Publié le Jeudi 27 mai 2021 à 12h48.

Actualité de la Commune de Paris au 21e siècle

Chaque génération a sa propre lecture, sa propre interprétation de la Commune de 1871, en fonction de son expérience historique, des besoins de son combat présent, des aspirations et utopies qui la motivent.

Qu’est-ce qui fait son actualité aujourd’hui, du point de vue de la gauche radicale et des mouvements sociaux et politiques du début du 21e siècle, depuis les Zapatistes du Chiapas jusqu’au Rojava libertaire, en passant par le mouvement altermondialiste ?

Auto-émancipation, pluralisme, unité

Certes, la grande majorité des militants et activistes d’aujourd’hui connaît peu de choses sur la Commune. Il n’existe pas moins, entre l’expérience du printemps parisien de 1871 et celle des luttes d’aujourd’hui certaines affinités, certaines résonances qui méritent d’être mises en avant :

• La Commune était un mouvement d’auto-émancipation, d’auto-organisation, d’initiative par en bas. Aucun parti n’a tenté de se substituer aux classes populaires, aucune avant-garde n’a voulu « prendre le pouvoir » à la place des travailleurs. Les militants de la section française de la Première Internationale étaient parmi les partisans les plus actifs de l’insurrection populaire, mais ils n’ont jamais voulu s’ériger en « direction » auto-proclamée du mouvement, ils n’ont jamais tenté de monopoliser le pouvoir, ou de marginaliser d’autres courants politiques. Les représentants de la Commune ont été démocratiquement élus dans les arrondissements, et soumis au contrôle permanent de leur base populaire.

• En d’autres termes : la Commune de 1871 a été un mouvement pluraliste et unitaire, dans lequel participaient des partisans de Proudhon ou (plus rares) de Marx, des libertaires et des jacobins, des blanquistes et des « républicains sociaux ». Certes, il y avait des débats et des divergences, parfois même des affrontements politiques dans les instances démocratiquement élues de la Commune. Mais dans la pratique on agissait en commun, on se respectait mutuellement, on concentrait le feu sur l’ennemi et non sur le frère de combat avec lequel on avait des désaccords. Les dogmes idéologiques des uns et des autres pesaient moins que les objectifs communs : l’émancipation sociale, l’abolition des privilèges de classe. Comme le reconnait Marx lui-même, les jacobins ont oublié leur centralisme auto­ritaire et les proudhoniens leurs principes « anti-politiques ».

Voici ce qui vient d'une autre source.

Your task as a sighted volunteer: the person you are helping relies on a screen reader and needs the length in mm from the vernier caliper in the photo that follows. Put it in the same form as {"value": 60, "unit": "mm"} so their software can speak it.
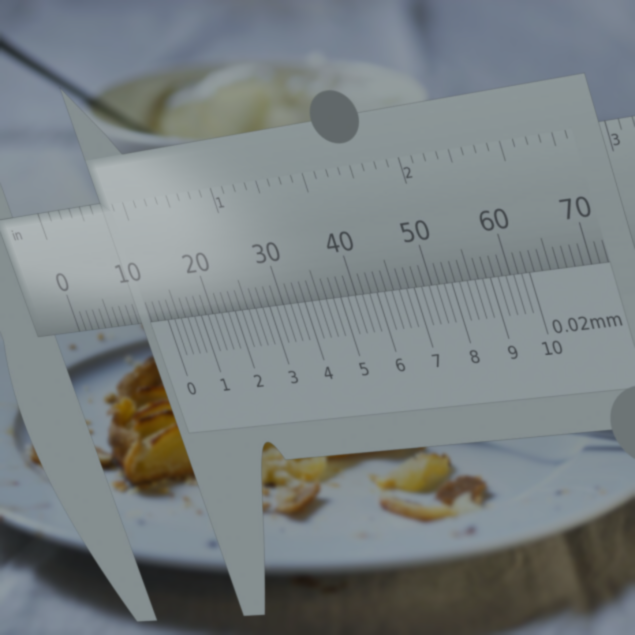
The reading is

Internationalisme, féminisme, anticapitalisme

• Ce fut un mouvement authentiquement internationaliste, avec la participation de combattants de plusieurs pays. La Commune élit à la direction de sa milice un révolutionnaire polonais (Dombrowicz) ; elle fait d’un ouvrier hongrois-allemand (Leo Frankel) son commissaire du travail. Certes, la résistance à l’occupation prussienne a joué un rôle décisif dans le déclenchement de la Commune, mais l’appel des insurgés français au peuple et à la social-démocratie allemande, inspiré de l’utopie des « États-Unis d’Europe », témoigne de cette sensibilité internationaliste.

• Malgré le poids du patriarcat dans la culture populaire, la Commune se distingue par une participation active et combattante des femmes. La militante libertaire Louise Michel et la révolutionnaire russe Elisabeth Dmitrieff sont parmi les plus connues, mais des milliers d’autres femmes – désignées avec rage et haine comme « pétroleuses » par la réaction versaillaise – ont pris part aux combats d’avril-mai 1871.

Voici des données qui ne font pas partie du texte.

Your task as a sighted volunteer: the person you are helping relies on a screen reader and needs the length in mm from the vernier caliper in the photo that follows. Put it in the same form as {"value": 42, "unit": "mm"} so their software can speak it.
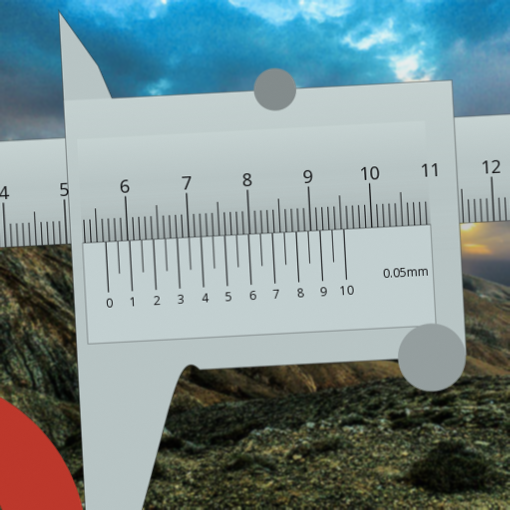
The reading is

Le 13 avril les déléguées des citoyennes ont envoyé à la Commission exécutive de la Commune une adresse qui fait état de la volonté de nombreuses femmes de participer à la défense de Paris, considérant que « la Commune, représentante du grand principe proclamant l’anéantissement de tout privilège, de toute inégalité, par là même est engagée à tenir compte des justes réclamations de la population entière, sans distinction de sexe – distinction créée et maintenue par le besoin de l’antagonisme sur lequel repose les privilèges des classes dominantes ».

L’appel est signé par les déléguées, membres du Comité central des citoyennes : Adélaïde Valentin, Noëmie Colleville, Marcand, Sophie Graix, Joséphine Pratt, Céline Delvainquier, Aimée Delvainquier, Elisabeth Dmitrieff.

• Sans avoir un programme socialiste précis, les mesures sociales de la Commune – par exemple, la remise aux ouvriers des usines abandonnées par leurs patrons – avaient une dynamique anticapitaliste radicale.

Beaucoup d’aspects de cette première tentative d’émancipation sociale des opprimés restent d’une étonnante actualité et méritent de nourrir la réflexion des nouvelles générations.

Sans mémoire du passé et de ses luttes il n’y aura pas de combat pour l’utopie de l’avenir.